Generali is hoping to triple its income from occupational pension sales over the next years from currently €50.5m, as a result of this restructuring.
The firm's income from this part of the business grew 26% in 2007, which means it has now doubled since 2001.
Generali officials say they see huge potential for occupational pensions, mainly in the field of small and medium enterprises (SMEs).
"Austria is a developing country when it comes to occupational pensions," explained Peter Thirring, head of personal insurance at Generali.
"Approximately only 4% of pension income in Austria comes from occupational pensions, compared to one-third in countries with a longer tradition in this field," he said.
Only 12% of SMEs offer pensions for their employees, so Thirring suggested the main problem was a lack of information and incentives to offer retirement provision.
As a first step, he has urged politicians to raise the tax-free pension contribution threshold from €300 - where it has been for the last 26 years - to at least €800.
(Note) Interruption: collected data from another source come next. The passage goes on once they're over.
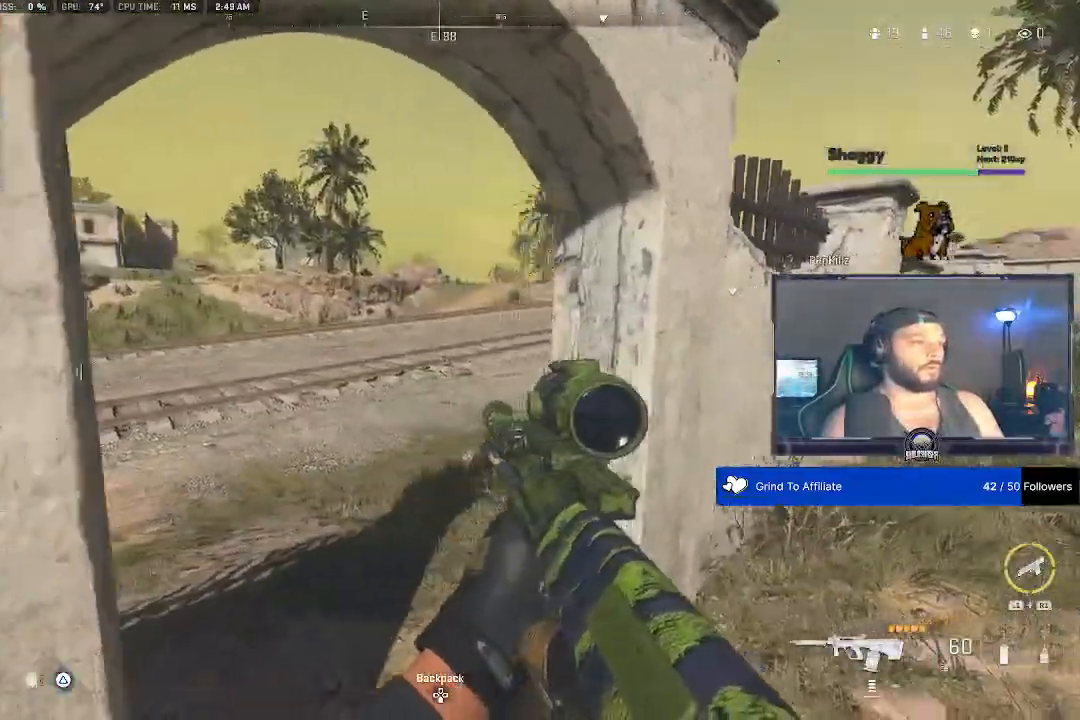
{"dt_ms": 500, "buttons": [], "left_stick": "center", "right_stick": "center", "events": []}
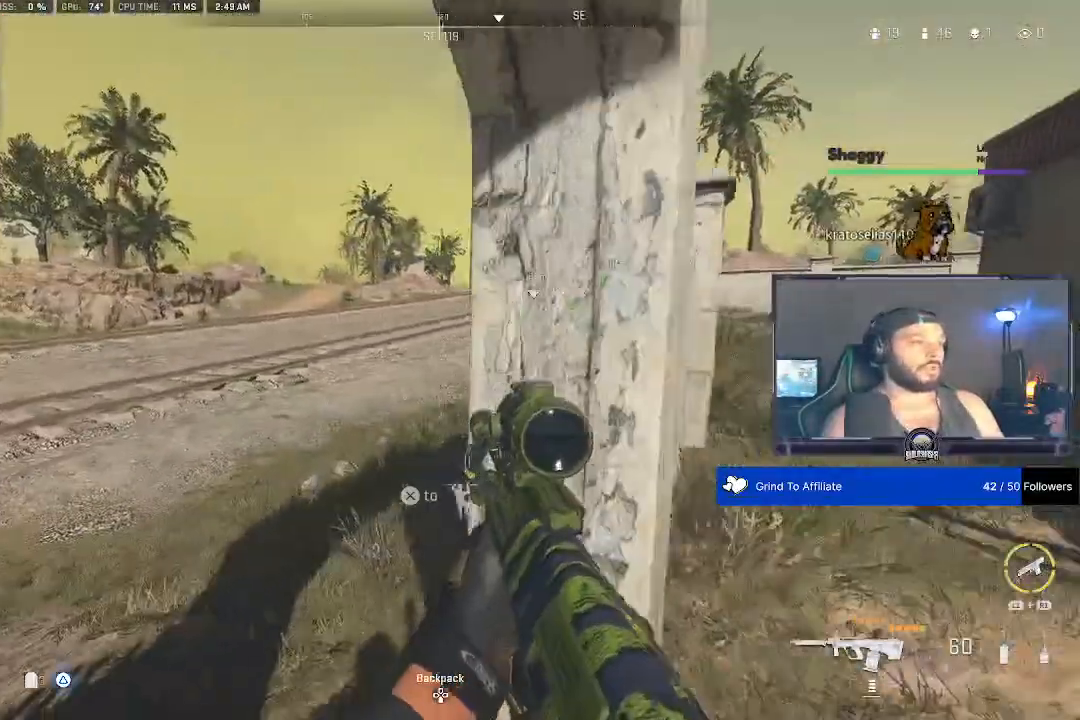
{"dt_ms": 500, "buttons": [], "left_stick": "center", "right_stick": "center", "events": []}
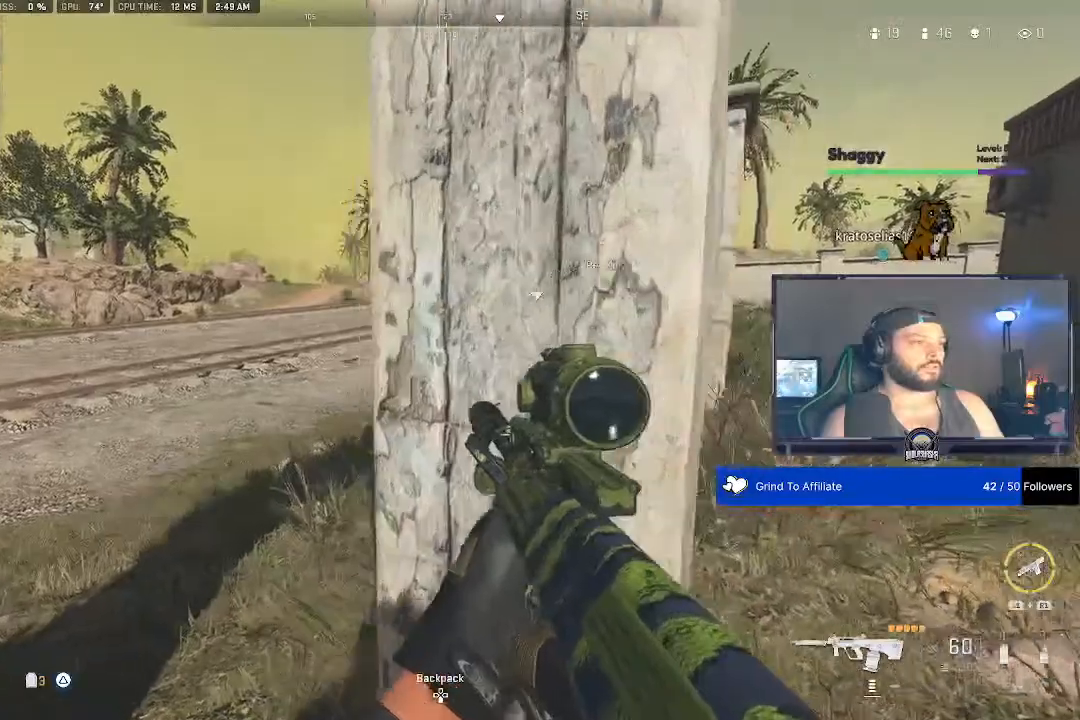
{"dt_ms": 500, "buttons": [], "left_stick": "center", "right_stick": "center", "events": []}
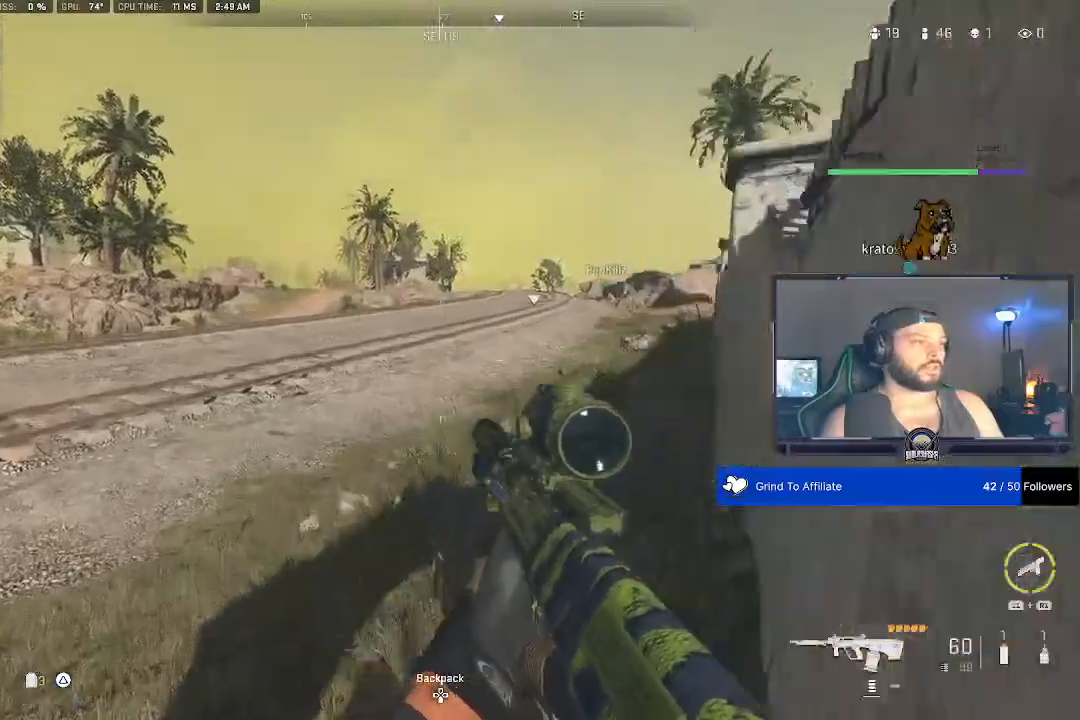
{"dt_ms": 500, "buttons": [], "left_stick": "center", "right_stick": "center", "events": []}
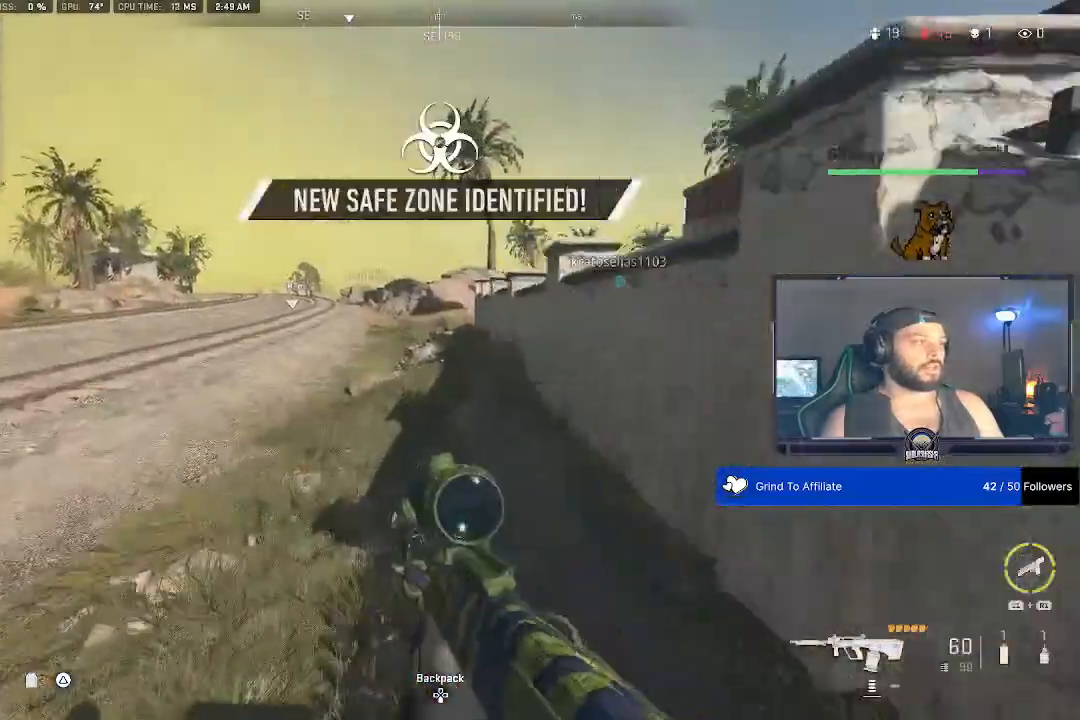
{"dt_ms": 500, "buttons": [], "left_stick": "center", "right_stick": "center", "events": []}
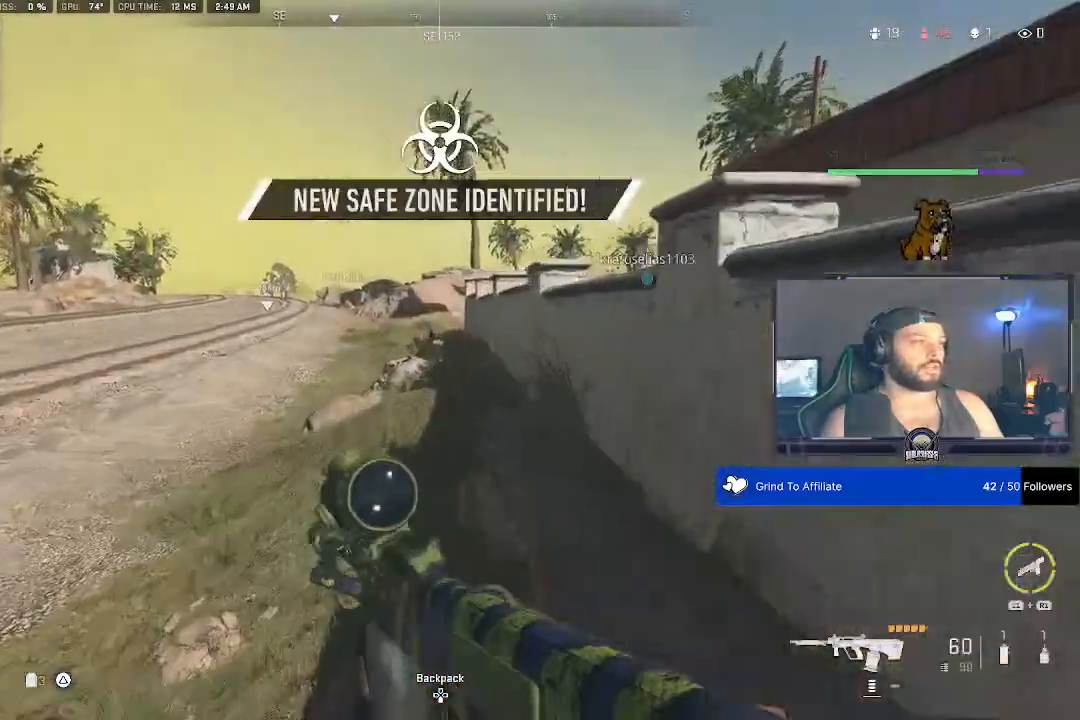
{"dt_ms": 500, "buttons": [], "left_stick": "center", "right_stick": "center", "events": []}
Furthermore, he believes there is a need for greater flexibility in the ability to change from a Pensionskasse to an insurance based occupational pension solution, the so-called "betriebliche Kollektivversicherung".
Similar demands were made by Generali's competitor Allianz earlier this month. (See earlier IPE story: Market turbulence harms pensions insurance market)
Alongside pensions insurance products, Generali will also offer advice on Pensionskassen and severance pay funds ("Mitarbeitervorsorgekassen", MVK), as the Bonus MVK is part of the Generali group.
Massera, who will head the new unit, worked in the field of Pensionskassen at various companies before joining Greco in 1993.
Generali will initially target its existing clients with the new pension advice and retirement products, as only 8,000 of the insurance's 100,000 business clients are offering occupational pensions.
According to a recent Generali poll, 40% of Austrians would prefer to have salary raises paid into a pension fund, rather than handed out in cash.